■ Stored data:
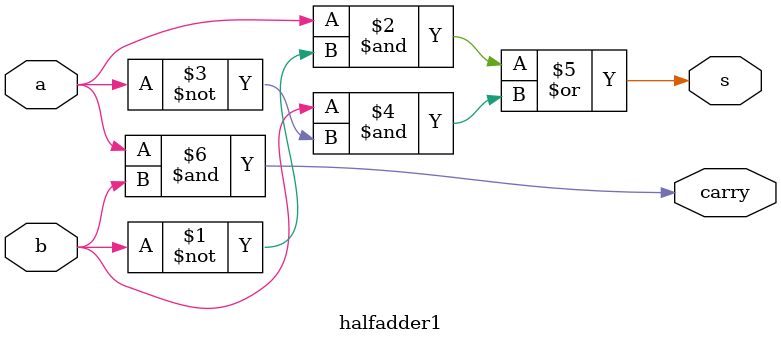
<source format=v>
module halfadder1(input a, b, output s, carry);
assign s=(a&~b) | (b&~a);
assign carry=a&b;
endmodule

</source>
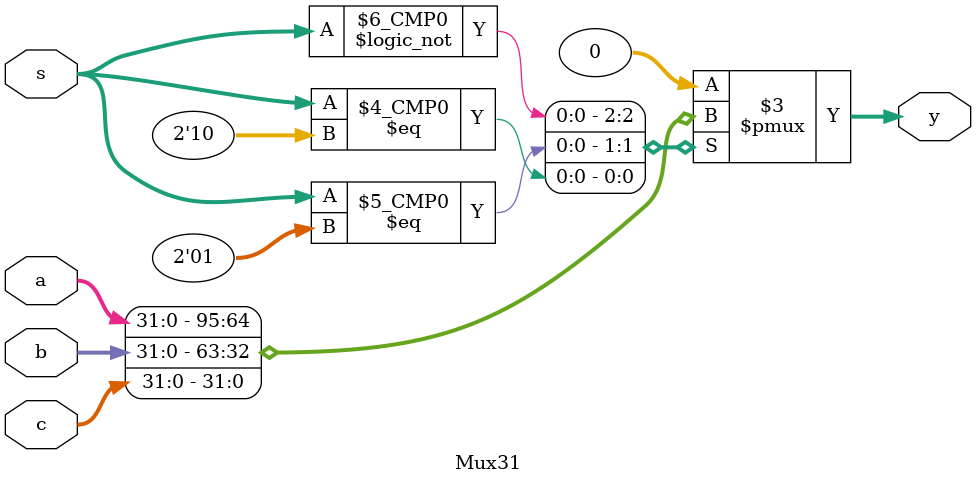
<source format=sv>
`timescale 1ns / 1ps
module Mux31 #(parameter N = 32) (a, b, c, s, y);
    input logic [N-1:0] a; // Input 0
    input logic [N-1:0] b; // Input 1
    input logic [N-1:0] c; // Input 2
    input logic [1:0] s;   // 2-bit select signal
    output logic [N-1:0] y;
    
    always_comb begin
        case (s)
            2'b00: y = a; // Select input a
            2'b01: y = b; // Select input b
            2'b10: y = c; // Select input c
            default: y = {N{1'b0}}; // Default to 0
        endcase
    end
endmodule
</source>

==

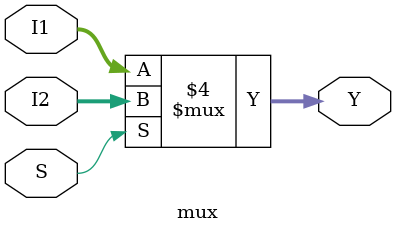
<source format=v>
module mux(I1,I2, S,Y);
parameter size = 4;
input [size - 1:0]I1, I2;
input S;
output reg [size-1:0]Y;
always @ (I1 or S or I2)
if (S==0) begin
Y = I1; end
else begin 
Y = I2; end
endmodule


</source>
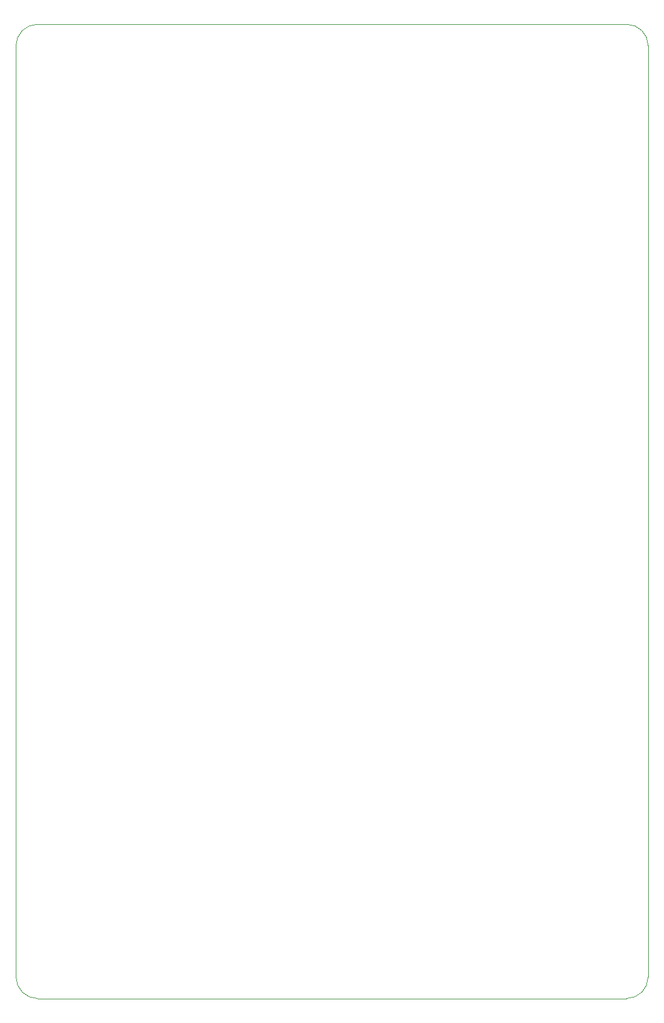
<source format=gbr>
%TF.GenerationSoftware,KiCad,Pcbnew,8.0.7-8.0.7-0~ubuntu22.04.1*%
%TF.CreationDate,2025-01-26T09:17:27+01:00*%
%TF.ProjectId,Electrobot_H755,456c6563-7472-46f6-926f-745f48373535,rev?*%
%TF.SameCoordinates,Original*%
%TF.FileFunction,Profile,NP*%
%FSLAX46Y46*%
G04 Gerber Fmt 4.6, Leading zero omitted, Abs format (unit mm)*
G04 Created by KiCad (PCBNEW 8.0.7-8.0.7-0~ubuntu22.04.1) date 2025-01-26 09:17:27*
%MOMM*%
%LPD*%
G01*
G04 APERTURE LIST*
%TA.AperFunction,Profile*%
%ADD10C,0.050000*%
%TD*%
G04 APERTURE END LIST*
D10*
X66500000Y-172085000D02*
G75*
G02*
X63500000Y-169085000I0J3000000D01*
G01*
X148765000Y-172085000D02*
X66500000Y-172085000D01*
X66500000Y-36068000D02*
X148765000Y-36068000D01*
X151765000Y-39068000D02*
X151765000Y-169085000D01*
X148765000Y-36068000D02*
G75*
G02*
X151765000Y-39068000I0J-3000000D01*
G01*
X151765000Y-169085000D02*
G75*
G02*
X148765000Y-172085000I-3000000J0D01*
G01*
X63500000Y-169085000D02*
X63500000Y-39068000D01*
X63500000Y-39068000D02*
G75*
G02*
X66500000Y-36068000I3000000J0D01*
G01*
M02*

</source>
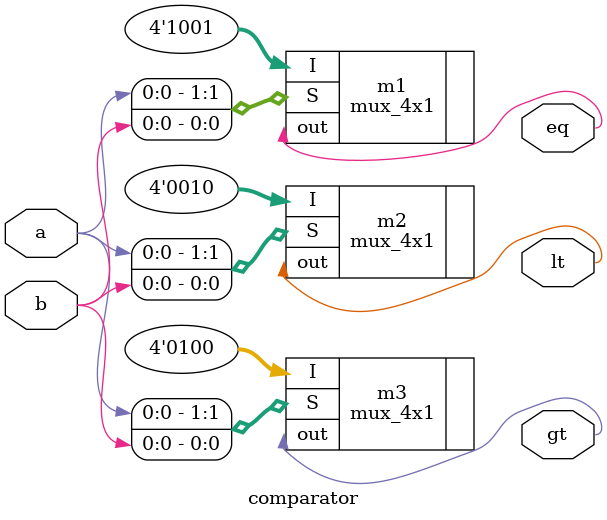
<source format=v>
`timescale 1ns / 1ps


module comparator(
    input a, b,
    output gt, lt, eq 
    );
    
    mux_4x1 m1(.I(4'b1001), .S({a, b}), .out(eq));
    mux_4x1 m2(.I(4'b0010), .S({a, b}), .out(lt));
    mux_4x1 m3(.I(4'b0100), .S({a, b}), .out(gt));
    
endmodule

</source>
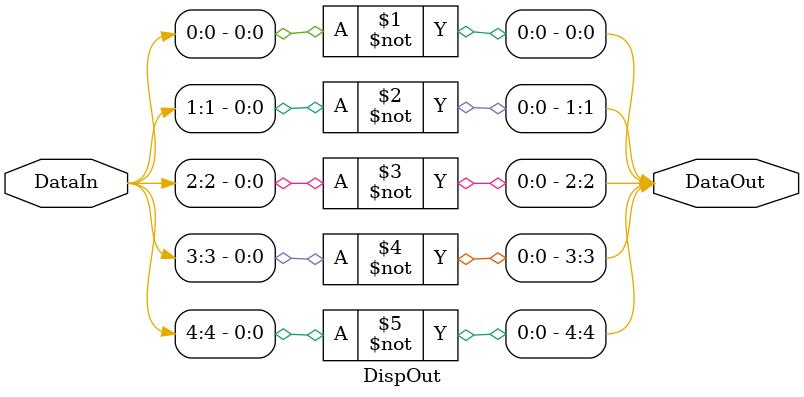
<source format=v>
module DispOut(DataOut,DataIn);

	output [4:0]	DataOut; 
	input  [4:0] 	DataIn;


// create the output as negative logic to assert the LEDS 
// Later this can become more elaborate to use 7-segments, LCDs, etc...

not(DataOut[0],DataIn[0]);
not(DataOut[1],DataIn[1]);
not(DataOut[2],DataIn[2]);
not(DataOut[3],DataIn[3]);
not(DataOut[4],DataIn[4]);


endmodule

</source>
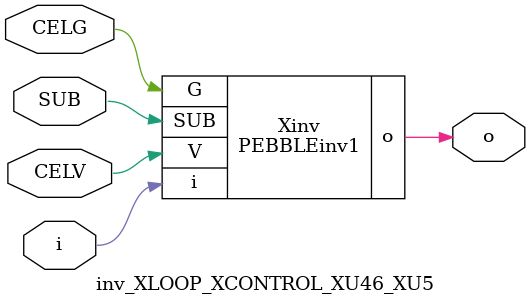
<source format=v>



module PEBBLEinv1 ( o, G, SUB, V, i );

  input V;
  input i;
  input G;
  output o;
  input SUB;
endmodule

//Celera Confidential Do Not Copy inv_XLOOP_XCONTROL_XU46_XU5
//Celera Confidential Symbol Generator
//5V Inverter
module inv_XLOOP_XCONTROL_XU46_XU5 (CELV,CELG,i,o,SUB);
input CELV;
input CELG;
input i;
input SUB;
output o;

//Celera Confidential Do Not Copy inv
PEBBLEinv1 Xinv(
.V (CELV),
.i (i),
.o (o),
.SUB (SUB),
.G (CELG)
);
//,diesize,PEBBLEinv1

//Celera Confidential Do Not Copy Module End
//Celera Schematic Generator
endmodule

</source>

--

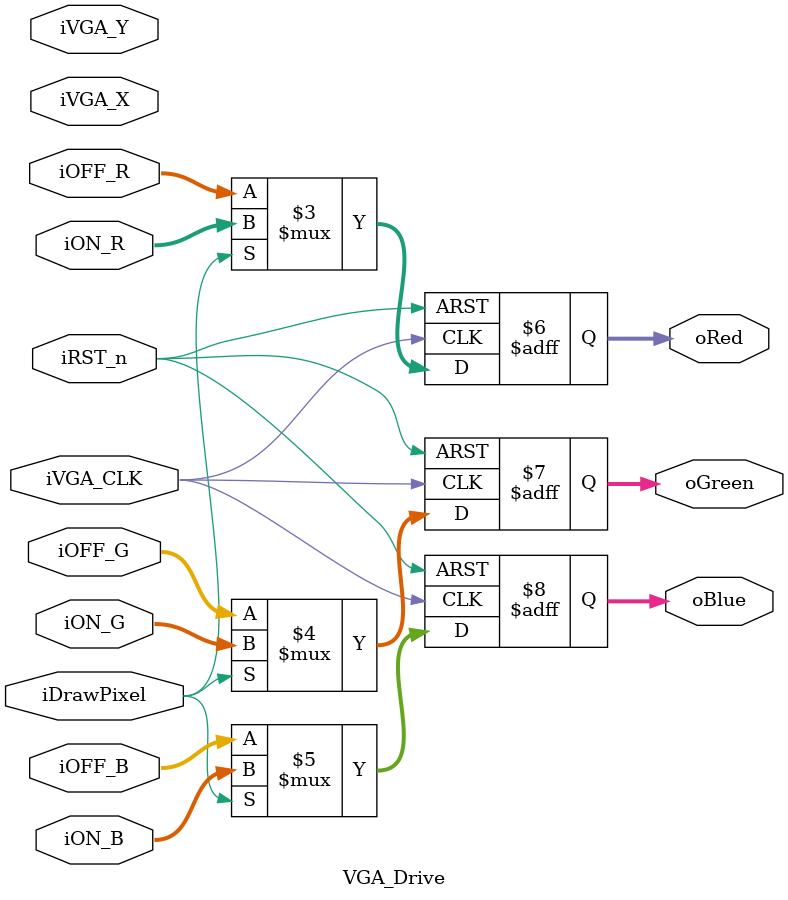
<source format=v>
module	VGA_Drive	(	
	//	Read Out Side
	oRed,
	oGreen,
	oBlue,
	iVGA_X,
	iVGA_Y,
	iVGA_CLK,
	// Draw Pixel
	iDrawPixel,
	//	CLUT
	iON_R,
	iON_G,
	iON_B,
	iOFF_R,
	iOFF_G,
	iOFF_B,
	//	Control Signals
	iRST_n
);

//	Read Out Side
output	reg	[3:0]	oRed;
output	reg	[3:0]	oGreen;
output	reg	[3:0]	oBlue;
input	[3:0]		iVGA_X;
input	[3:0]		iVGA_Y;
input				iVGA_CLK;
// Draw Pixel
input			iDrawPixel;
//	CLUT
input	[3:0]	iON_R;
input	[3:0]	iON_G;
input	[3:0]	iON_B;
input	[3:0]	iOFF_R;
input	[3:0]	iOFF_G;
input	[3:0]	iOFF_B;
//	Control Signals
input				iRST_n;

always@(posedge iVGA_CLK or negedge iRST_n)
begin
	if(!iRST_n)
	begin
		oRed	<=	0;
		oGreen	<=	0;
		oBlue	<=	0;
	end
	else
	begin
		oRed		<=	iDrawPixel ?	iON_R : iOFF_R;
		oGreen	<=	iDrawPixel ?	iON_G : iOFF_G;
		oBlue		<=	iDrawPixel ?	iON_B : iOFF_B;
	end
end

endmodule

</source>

■ The task: Scan the material for the string "Celera". Copy each line where it appears.

■ Your response:
//Celera Confidential Do Not Copy inv_XLOOP_XCONTROL_XU46_XU5
//Celera Confidential Symbol Generator
//Celera Confidential Do Not Copy inv
//Celera Confidential Do Not Copy Module End
//Celera Schematic Generator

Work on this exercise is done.